[Saved entries]
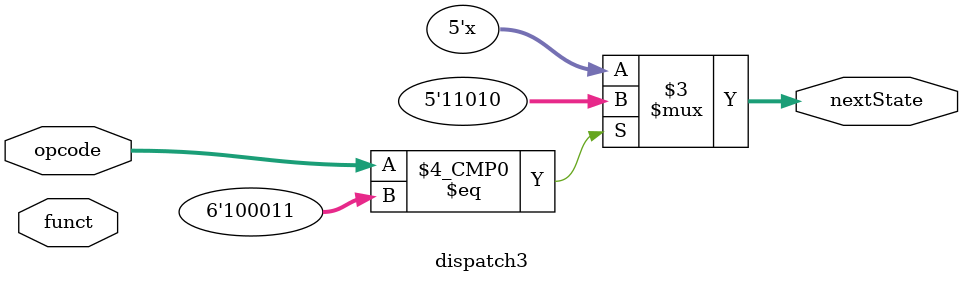
<source format=v>
module dispatch3(opcode,funct,nextState);

input[5:0] funct;
input[5:0] opcode;
output reg[4:0] nextState;

always@(*)
begin

case(opcode)
6'b100011 : nextState = 5'd26;
default : nextState = 5'bxxxxx; //dont care
endcase

end
endmodule

</source>
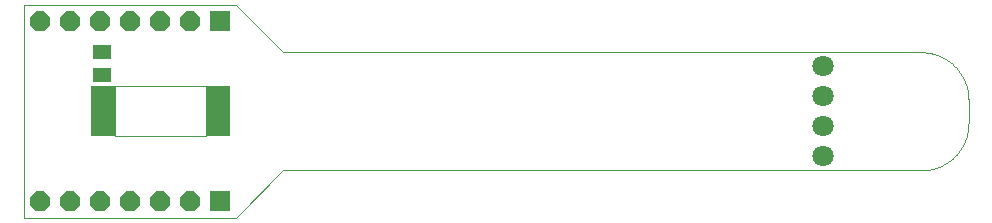
<source format=gbs>
G04 EAGLE Gerber RS-274X export*
G75*
%MOMM*%
%FSLAX34Y34*%
%LPD*%
%INSolder Mask bottom*%
%IPPOS*%
%AMOC8*
5,1,8,0,0,1.08239X$1,22.5*%
G01*
%ADD10C,0.000000*%
%ADD11R,1.500000X1.300000*%
%ADD12R,2.000000X4.200000*%
%ADD13R,1.676400X1.676400*%
%ADD14P,1.814519X8X292.500000*%
%ADD15C,1.800000*%


D10*
X0Y0D02*
X180000Y0D01*
X220000Y40000D02*
X760000Y40000D01*
X760967Y40012D01*
X761933Y40047D01*
X762897Y40105D01*
X763861Y40187D01*
X764821Y40292D01*
X765780Y40420D01*
X766734Y40571D01*
X767685Y40745D01*
X768631Y40942D01*
X769573Y41162D01*
X770508Y41405D01*
X771438Y41670D01*
X772361Y41958D01*
X773276Y42268D01*
X774184Y42599D01*
X775084Y42953D01*
X775975Y43328D01*
X776856Y43725D01*
X777728Y44143D01*
X778589Y44582D01*
X779439Y45041D01*
X780278Y45521D01*
X781106Y46021D01*
X781921Y46541D01*
X782723Y47081D01*
X783511Y47639D01*
X784287Y48217D01*
X785047Y48813D01*
X785794Y49427D01*
X786525Y50060D01*
X787241Y50709D01*
X787940Y51376D01*
X788624Y52060D01*
X789291Y52759D01*
X789940Y53475D01*
X790573Y54206D01*
X791187Y54953D01*
X791783Y55713D01*
X792361Y56489D01*
X792919Y57277D01*
X793459Y58079D01*
X793979Y58894D01*
X794479Y59722D01*
X794959Y60561D01*
X795418Y61411D01*
X795857Y62272D01*
X796275Y63144D01*
X796672Y64025D01*
X797047Y64916D01*
X797401Y65816D01*
X797732Y66724D01*
X798042Y67639D01*
X798330Y68562D01*
X798595Y69492D01*
X798838Y70427D01*
X799058Y71369D01*
X799255Y72315D01*
X799429Y73266D01*
X799580Y74220D01*
X799708Y75179D01*
X799813Y76139D01*
X799895Y77103D01*
X799953Y78067D01*
X799988Y79033D01*
X800000Y80000D01*
X800000Y100000D01*
X799988Y100967D01*
X799953Y101933D01*
X799895Y102897D01*
X799813Y103861D01*
X799708Y104821D01*
X799580Y105780D01*
X799429Y106734D01*
X799255Y107685D01*
X799058Y108631D01*
X798838Y109573D01*
X798595Y110508D01*
X798330Y111438D01*
X798042Y112361D01*
X797732Y113276D01*
X797401Y114184D01*
X797047Y115084D01*
X796672Y115975D01*
X796275Y116856D01*
X795857Y117728D01*
X795418Y118589D01*
X794959Y119439D01*
X794479Y120278D01*
X793979Y121106D01*
X793459Y121921D01*
X792919Y122723D01*
X792361Y123511D01*
X791783Y124287D01*
X791187Y125047D01*
X790573Y125794D01*
X789940Y126525D01*
X789291Y127241D01*
X788624Y127940D01*
X787940Y128624D01*
X787241Y129291D01*
X786525Y129940D01*
X785794Y130573D01*
X785047Y131187D01*
X784287Y131783D01*
X783511Y132361D01*
X782723Y132919D01*
X781921Y133459D01*
X781106Y133979D01*
X780278Y134479D01*
X779439Y134959D01*
X778589Y135418D01*
X777728Y135857D01*
X776856Y136275D01*
X775975Y136672D01*
X775084Y137047D01*
X774184Y137401D01*
X773276Y137732D01*
X772361Y138042D01*
X771438Y138330D01*
X770508Y138595D01*
X769573Y138838D01*
X768631Y139058D01*
X767685Y139255D01*
X766734Y139429D01*
X765780Y139580D01*
X764821Y139708D01*
X763861Y139813D01*
X762897Y139895D01*
X761933Y139953D01*
X760967Y139988D01*
X760000Y140000D01*
X220000Y140000D01*
X180000Y180000D02*
X0Y180000D01*
X0Y0D01*
X180000Y180000D02*
X220000Y140000D01*
X220000Y40000D02*
X180000Y0D01*
D11*
X66060Y140060D03*
X66060Y121060D03*
D10*
X77620Y69150D02*
X154620Y69150D01*
X154620Y111150D01*
X77620Y111150D01*
X77620Y69150D01*
D12*
X67620Y90150D03*
X164620Y90150D03*
D13*
X166200Y166200D03*
D14*
X140800Y166200D03*
X115400Y166200D03*
X90000Y166200D03*
X64600Y166200D03*
X39200Y166200D03*
X13800Y166200D03*
D13*
X166200Y13800D03*
D14*
X140800Y13800D03*
X115400Y13800D03*
X90000Y13800D03*
X64600Y13800D03*
X39200Y13800D03*
X13800Y13800D03*
D15*
X676600Y128000D03*
X676600Y102600D03*
X676600Y51800D03*
X676600Y77200D03*
M02*

</source>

▶ **EXERCISE BRIEF**
Write out the lines above exactly, but only from the one containing "X0Y180000D01*" through the last one.

▶ **TASK SOLUTION**
X0Y180000D01*
X0Y0D01*
X180000Y180000D02*
X220000Y140000D01*
X220000Y40000D02*
X180000Y0D01*
D11*
X66060Y140060D03*
X66060Y121060D03*
D10*
X77620Y69150D02*
X154620Y69150D01*
X154620Y111150D01*
X77620Y111150D01*
X77620Y69150D01*
D12*
X67620Y90150D03*
X164620Y90150D03*
D13*
X166200Y166200D03*
D14*
X140800Y166200D03*
X115400Y166200D03*
X90000Y166200D03*
X64600Y166200D03*
X39200Y166200D03*
X13800Y166200D03*
D13*
X166200Y13800D03*
D14*
X140800Y13800D03*
X115400Y13800D03*
X90000Y13800D03*
X64600Y13800D03*
X39200Y13800D03*
X13800Y13800D03*
D15*
X676600Y128000D03*
X676600Y102600D03*
X676600Y51800D03*
X676600Y77200D03*
M02*

</source>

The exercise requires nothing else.